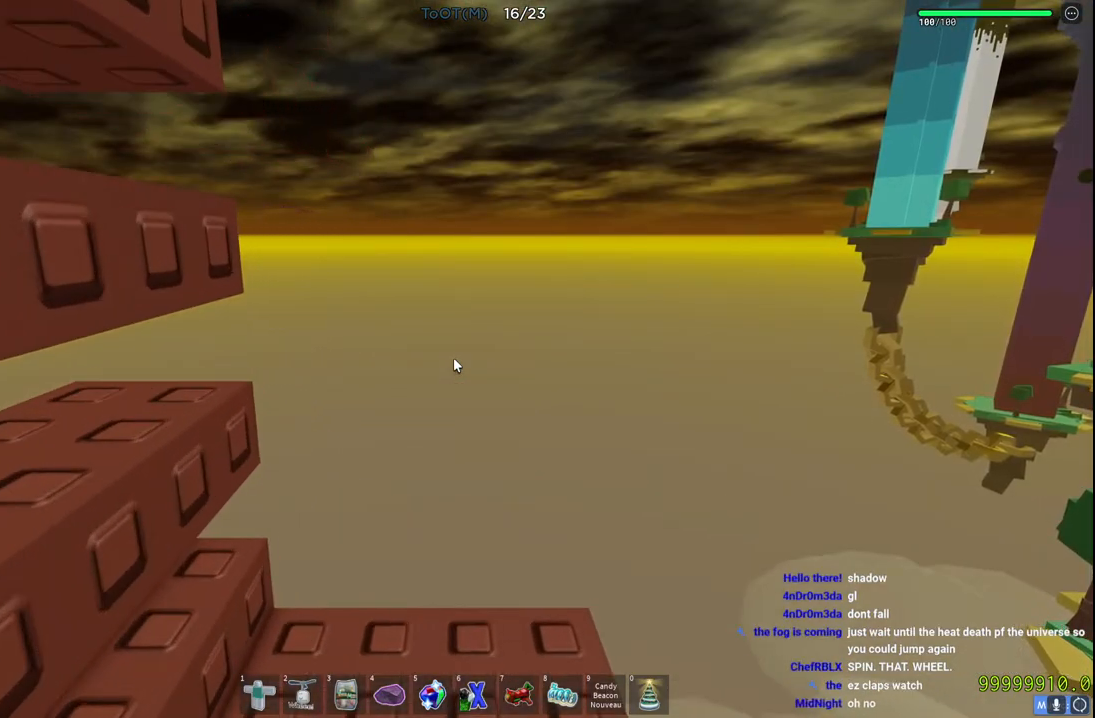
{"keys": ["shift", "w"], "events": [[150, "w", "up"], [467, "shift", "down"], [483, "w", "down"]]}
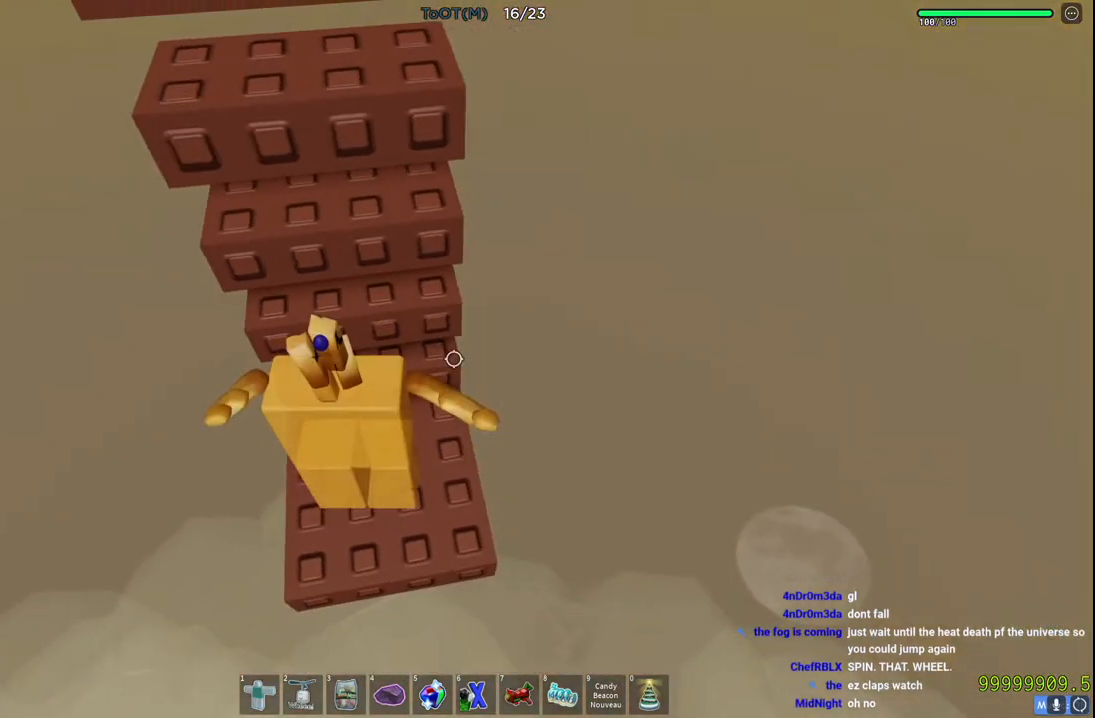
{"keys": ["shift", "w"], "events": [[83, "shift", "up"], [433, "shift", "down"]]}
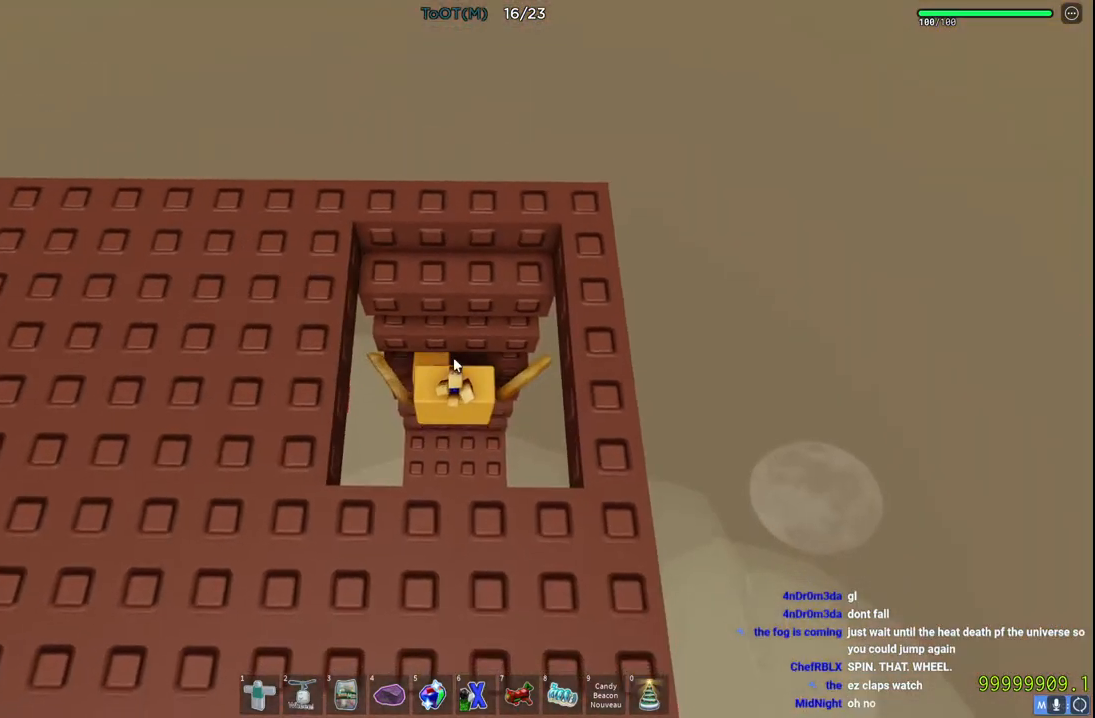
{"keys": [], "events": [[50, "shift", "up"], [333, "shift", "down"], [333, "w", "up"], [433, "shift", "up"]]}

--------------------

▶ _Task directions_
All of the material above should be copied exactly, minus the pictures.

▶ _Answer box_
{"keys": ["shift", "w"], "events": [[150, "w", "up"], [467, "shift", "down"], [483, "w", "down"]]}
{"keys": ["shift", "w"], "events": [[83, "shift", "up"], [433, "shift", "down"]]}
{"keys": [], "events": [[50, "shift", "up"], [333, "shift", "down"], [333, "w", "up"], [433, "shift", "up"]]}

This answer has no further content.